The ITSM comparison in a single flow:
| Stage | JSM (ITSM ticket model) | incident.io (Slack-native) |
|---|---|---|
| Alert fires | Webhook matches integration config | Webhook triggers channel creation |
| Team assembled | Manual Slack coordination | Auto-paged on-call, service owner pulled in |
| Incident managed | Toggle between JSM web UI and Slack | /inc commands entirely in Slack |
| Timeline captured | Manual notes | Auto-captured in real time |
| Post-mortem | Manual reconstruction | Auto-drafted from captured timeline |
For a 100-user team, incident.io Pro plan with on-call runs $45/user/month ($25 base + $20 on-call add-on), totaling $54,000/year. Compare that against JSM Premium at approximately $47.82/agent/month for 100 agents ($57,384/year), and you're paying more for a tool that requires two products (JSM and Compass), manual alert rule recreation, and a web-first workflow that adds context-switching during incidents.
incident.io's opinionated design is a strength for teams that want a fast, structured workflow out of the box, but it becomes a constraint if your organization needs deep customization beyond its built-in templates. It also has a hard dependency on Slack or Microsoft Teams.
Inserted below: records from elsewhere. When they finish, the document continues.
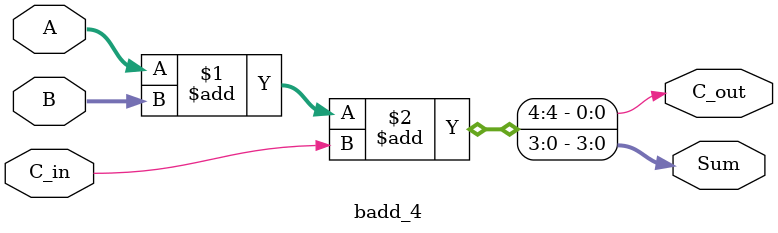
<source format=v>
module badd_4 (Sum, C_out, A, B, C_in);
  output 	[3: 0] 	Sum;
  output 		C_out;
  input 	[3: 0] 	A, B;
  input 		C_in;

  assign {C_out, Sum} = A + B + C_in;
endmodule


</source>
If either is unavailable or your organization restricts their use, the core incident channel workflow doesn't function. There is no standalone mobile app either, so engineers who rely on mobile-first on-call management will find the experience more limited than dedicated tools built around that use case.
The April 2027 deadline is fixed. JSM keeps your team in the Atlassian ecosystem, but it requires configuration to auto-create incident channels, won't capture timelines automatically, and won't spare you from manually rebuilding the routing rules and action policies that Opsgenie runs today. If your team lives in Slack and handles 5-20+ incidents per month, the results from teams like Etsy (33% MTTR reduction) and Intercom (40% reduction in total incident time) show what a Slack-native platform can deliver, and the Opsgenie migration tools in incident.io mean you keep your Jira and Confluence workflows intact while upgrading the coordination layer, as covered in the ITSM and DevOps integration guide.
Schedule a demo of incident.io to see a live Opsgenie migration walkthrough, a full incident managed in Slack from alert to post-mortem, and a 14-day parallel run strategy that gets you migrated with zero missed pages.
Alert routing: The process of evaluating an incoming alert's payload (source, priority, content, tags) against predefined rules to deliver it to the correct on-call schedule, escalation policy, or team.
Escalation policy: A defined sequence of notification steps triggered when an alert goes unacknowledged. Each step specifies who gets paged, via which channel, and after how long a delay.
Inbound payload: The structured data sent by a monitoring tool (Datadog, Prometheus, etc.) when an alert fires. Routing rules evaluate fields within this payload to determine where the alert goes.
ITSM platform: IT service management (ITSM) is a framework for designing, delivering, and optimizing IT services across an organization, covering service requests, change management, asset tracking, and incident management. ITSM tools optimize for structured, asynchronous workflows rather than real-time coordination.
Parallel run strategy: A migration approach where both the old platform (Opsgenie) and the new platform (incident.io) receive the same alerts simultaneously via webhook fan-out. Teams validate routing and paging accuracy in the new tool before turning off the legacy system, ensuring zero missed pages during cutover.